One benefit of this approach is that the client doesn’t need to know anything about the location of the data, they only need to query the table at the head node, which then runs subqueries across the remote partitions and gathers the results, using predicate pushdowns and other nice features to run the queries as efficiently as possible. This is also true of INSERT and UPDATE queries, cross table joins, correlated subqueries, etc. Another benefit is that all queries, including INSERT and UPDATE queries, are fully ACID (atomic, consistent, isolated and durable) transactional, even distributed queries spanning multiple sharded database servers. This delivers further benefits of data immediacy that are difficult to achieve with solutions like Apache Hive.
“Yes yes”, I hear you decry, “but incoming write operations would be hitting that head node too heavily, and analytical read queries from the same node – that’s just not feasible for my needs”. Well – PostgreSQL has some very nice replication capabilities, too. With PostgreSQL streaming replication, you can set up one or more replication receiver servers. The replication receiver servers can be, optionally, synchronous – in other words, transactions do not commit until they are confirmed by the participating receiver servers. With a combination of synchronous and asynchronous replication, perhaps including cascading relays, you should be able to deploy a configuration that fits your needs, where the write operations go to the head node, but read queries run at replica instances.
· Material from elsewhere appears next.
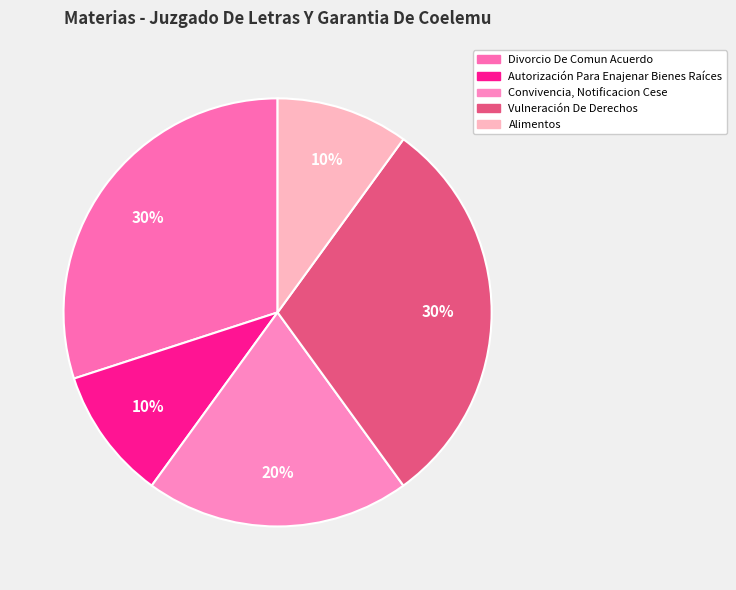

How many slices are in this pie chart?

5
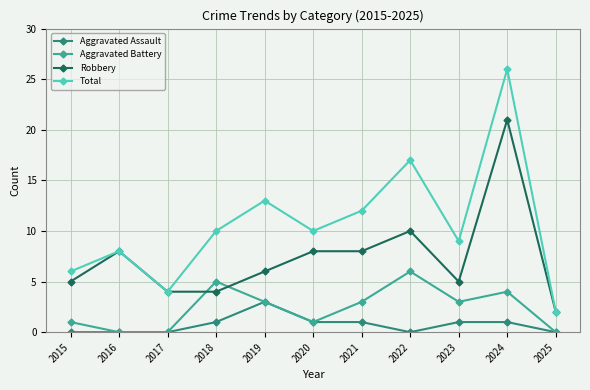

Read the Total value at 2015, to the nearest 5.

5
What’s more, in a high concurrency setup, a well tuned PostgreSQL setup can typically outperform data lake engines like Apache Hive and SparkSQL, which can start to fall apart when more than a dozen concurrent queries are running.
Too Complicated By Half?
“Sounds complex to set up and maintain” you say. Well, there are quite some parameters to configure, and also some significant considerations for high availability. Compared to the literally thousands of configuration and tuning parameters you need to know in order to set up and maintain a stable and performant Hadoop cluster though, a sharded PostgreSQL setup is objectively less complex.
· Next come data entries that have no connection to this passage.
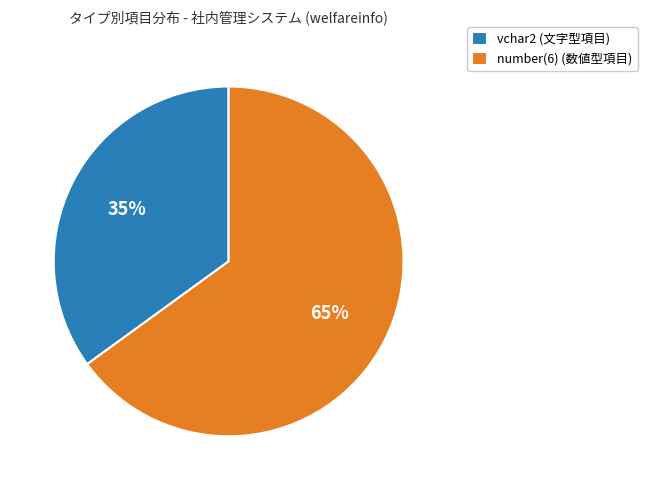

Which slice is the largest?

number(6) (数値型項目)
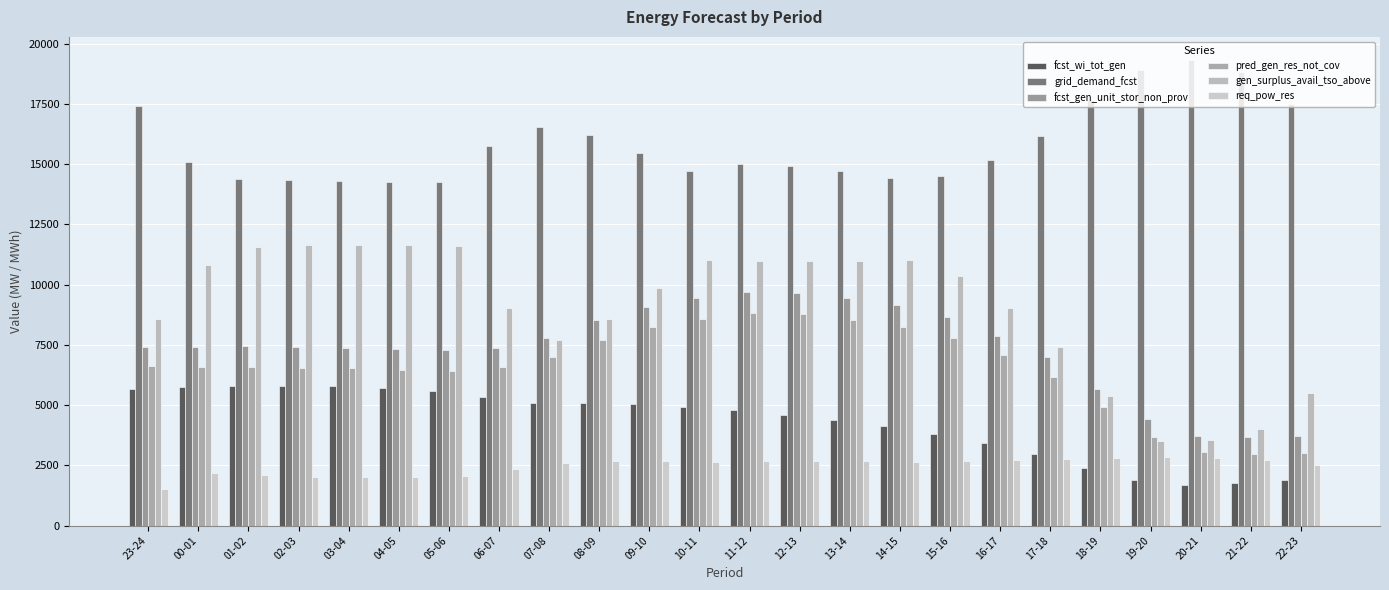

Reading left to right, list all the values displayed in this chart.

fcst_wi_tot_gen: 5650	5754	5800	5803	5782	5722	5595	5342	5100	5094	5039	4905	4784	4607	4384	4137	3816	3441	2964	2376	1886	1703	1767	1887
grid_demand_fcst: 17432	15072	14365	14328	14300	14240	14279	15737	16560	16206	15479	14728	14986	14941	14716	14419	14517	15188	16153	17675	18894	19316	18827	17505
fcst_gen_unit_stor_non_prov: 7419	7415	7443	7407	7378	7318	7272	7366	7774	8529	9077	9452	9710	9665	9440	9143	8638	7886	6988	5661	4410	3734	3659	3697
pred_gen_res_not_cov: 6638	6573	6573	6558	6534	6474	6427	6579	7014	7721	8225	8571	8813	8764	8539	8242	7765	7082	6182	4917	3684	3051	2968	3007
gen_surplus_avail_tso_above: 8576	10822	11578	11645	11657	11662	11622	9038	7686	8591	9857	11025	10997	10983	10997	11010	10357	9013	7403	5360	3530	3549	4003	5500
req_pow_res: 1509	2182	2084	2017	2005	2000	2040	2349	2582	2670	2679	2637	2665	2679	2665	2651	2686	2712	2748	2815	2833	2802	2709	2524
“Ok, but – Hadoop has blob store connectivity, meaning I can store and query my data on a low cost storage system like Amazon S3, Azure Blob Store, or Google Cloud Storage.” Well, here you’ve got me. If you need a data warehousing solution that runs at the lowest possible storage cost, then you might indeed be better off with Apache Hive, Presto / Trino, or something similar. Furthermore, if you don’t need your data system to be always online, then an ephemeral, cloud-based Apache Hadoop or Spark environment backed by your cloud service provider’s blob storage platform might also make sound business sense for you. OXO!
However, if excellent performance and high availability, coupled with flexible scalability, all at a balanced price point is your goal, then a well architected, sharded big data PostgreSQL cluster, running HeteroDB’s PG-Strom GPU extension might well present a good solution for you.